# Task details:
Reproduce verbatim the text read from all of the following items, omitting the pictures from your output.
━━━ Input
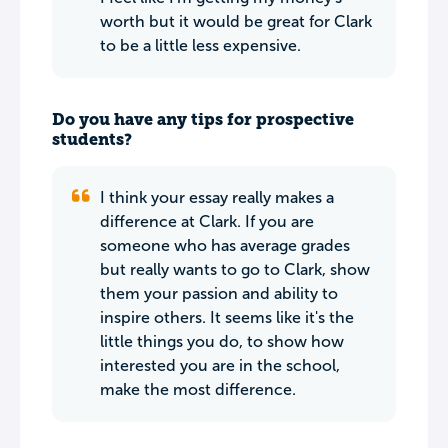
worth but it would be great for Clark
to be a little less expensive.
Do you have any tips for prospective
students?
I think your essay really makes a
difference at Clark. If you are
someone who has average grades
but really wants to go to Clark, show
them your passion and ability to
inspire others. It seems like it's the
little things you do, to show how
interested you are in the school,
make the most difference.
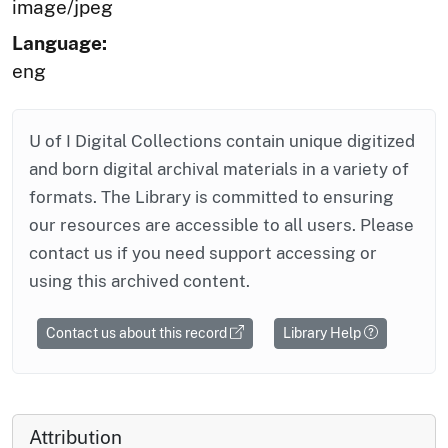
image/jpeg
Language:
eng
U of I Digital Collections contain unique digitized
and born digital archival materials in a variety of
formats. The Library is committed to ensuring
our resources are accessible to all users. Please
contact us if you need support accessing or
using this archived content.
Contact us about this record
Library Help
Attribution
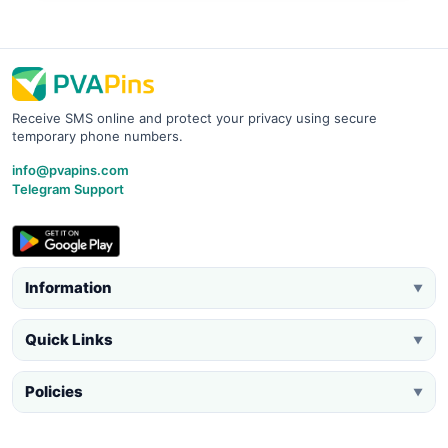
Receive SMS online and protect your privacy using secure
temporary phone numbers.
info@pvapins.com
Telegram Support
Information
▼
Quick Links
▼
Policies
▼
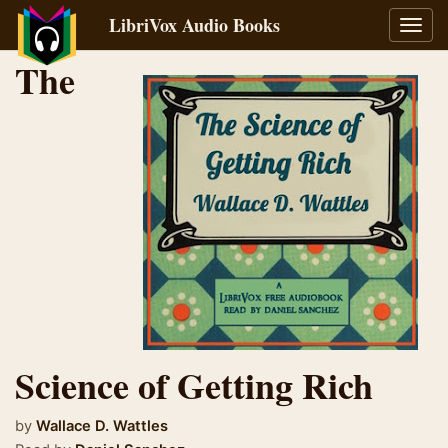
LibriVox Audio Books
Toggl
navig
The
Science of Getting Rich
by
Wallace D. Wattles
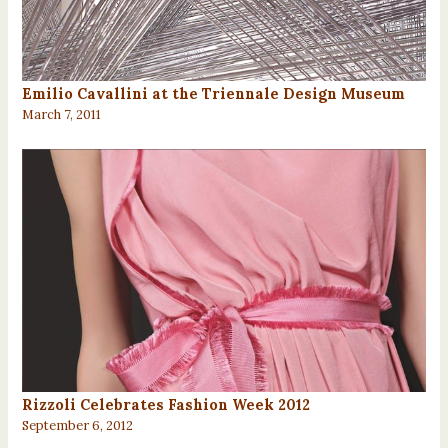
Emilio Cavallini at the Triennale Design Museum
March 7, 2011
Rizzoli Celebrates Fashion Week 2012
September 6, 2012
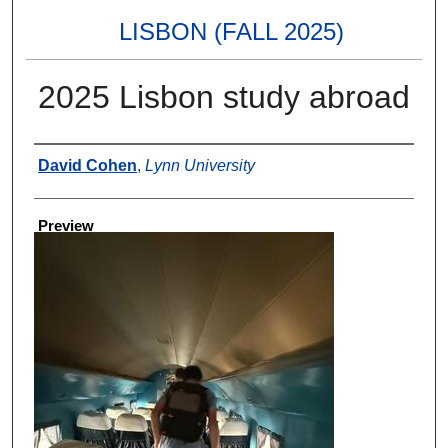
LISBON (FALL 2025)
2025 Lisbon study abroad
Creator
David Cohen
,
Lynn University
Preview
━━━━━━
# Completed task:
worth but it would be great for Clark
to be a little less expensive.
Do you have any tips for prospective
students?
I think your essay really makes a
difference at Clark. If you are
someone who has average grades
but really wants to go to Clark, show
them your passion and ability to
inspire others. It seems like it's the
little things you do, to show how
interested you are in the school,
make the most difference.
image/jpeg
Language:
eng
U of I Digital Collections contain unique digitized
and born digital archival materials in a variety of
formats. The Library is committed to ensuring
our resources are accessible to all users. Please
contact us if you need support accessing or
using this archived content.
Contact us about this record
Library Help
Attribution
Receive SMS online and protect your privacy using secure
temporary phone numbers.
info@pvapins.com
Telegram Support
Information
▼
Quick Links
▼
Policies
▼
LibriVox Audio Books
Toggl
navig
The
Science of Getting Rich
by
Wallace D. Wattles
Emilio Cavallini at the Triennale Design Museum
March 7, 2011
Rizzoli Celebrates Fashion Week 2012
September 6, 2012
LISBON (FALL 2025)
2025 Lisbon study abroad
Creator
David Cohen
,
Lynn University
Preview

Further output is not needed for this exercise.